L’accès à la terre demeure une équation à plusieurs inconnues pour les femmes rurales au Cameroun et ce, en dépit du rôle important qu’elle joue dans la sécurité et la souveraineté alimentaire. C’est l’essentiel à retenir de cette conférence qui a réunie 75 femmes leaders venues des différentes zones agro-écologiques du Cameroun.
Si elles constituent 50.6% de la population et que 52% d’entre elles vivent en zone rurale tel que documenté dans le 3e recensement Général de la Population et de l’Habitat publié en 2005 et qu’elles fournissent environ 90% des denrées nécessaires à la subsistance de la population (FAO), il est fort regrettable de constater combien le faible accès à la ressource foncière réduit les capacités de production des femmes.
L’accès à la terre est indispensable pour produire de la nourriture et créer des revenus. C’est aussi un atout social et économique déterminant qui donne accès à l’identité culturelle, au pouvoir politique et à la prise de décisions ; du moins c’est thèse que portent fièrement les organisations de femmes membres de la CNOP-CAM. « Seulement, les préjugés sociaux et les pesanteurs culturelles sont souvent responsables d’une injustice sociale » note Joël Ngoundé expert du foncier rural, Panéliste.
Même si le cadre juridique laisse entrevoir un éventail d’opportunités, « il est important de relever qu’il subsiste une dualité entre la loi coutumière et le droit positif », mentionne Joseph Azebaze du Réseau Camerounais des Organisations des Droits de l’Homme (RECODH). Aussi, il importe d’améliorer le dispositif informationnel et les structures de capacitation des femmes. Approche que porte la CNOP-CAM dans sa stratégie d’action.

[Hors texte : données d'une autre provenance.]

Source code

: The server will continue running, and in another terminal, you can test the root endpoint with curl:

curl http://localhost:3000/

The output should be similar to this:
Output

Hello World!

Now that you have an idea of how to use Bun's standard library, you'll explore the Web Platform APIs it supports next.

Pour Elisabeth Atangana, présidente de la Concertation Nationale des Organisations Paysannes du Cameroun (CNOP-CAM), la table ronde servait de prétexte pour « renforcer les capacités des femmes rurales en matière de droit foncier et sur les mécanismes de plaidoyer ». Elle va relever au passage que « la négociation est la clé de voûte pour un accès des femmes au foncier. Les réformes sur le plan coutumier doivent certes s’opérer mais cela ne se fera que si les femmes maitrisent l’art de la négociation ».
Des échanges, on peut retenir que l’un des freins à l’accès à la terre est l’arrogance des femmes. « Une fois qu’elles ont le pouvoir entre les mains, on ne respire plus dans la maison » relève un participant. « Ce sont des situations qui peuvent arriver et il importe pour les femmes de savoir quelle place est la leur dans le couple » va renchérir Elisabeth Atangana.
L’expert Joel Ngoundé pense pour sa part que « l’accès à la terre passe par l’autonomisation des femmes. Elles doivent développer leur pouvoir d’achat et ainsi acquérir leur portion de terre » ; ce qui n’a pas semblé pas être du goût des quelques hommes présents.
Pour son mot de fin, Joseph AZEBAZE estime que « la loi n°76/25 du 14 décembre 1976 portant organisation cadastrale permet de résoudre la plupart des problèmes que nous rencontrons de nos jours puisqu’elle permet de délimiter même des parcelles sur lesquelles les populations ont des droits coutumiers ». Son application effective constitue à coup sûr une avancée notable dans le processus d’accès à la terre pour les femmes.
La seconde partie de la journée a été consacrée aux ateliers de groupe. On parle d’investissement agricole et plaidoyer sur le foncier. Les participants se recrutent essentiellement parmi les organisations de femmes et de jeunes des différentes zones agro écologiques du Cameroun. Il est à noter qu’un document a été élaboré à la fin des travaux pour servir de base pour le plaidoyer à venir.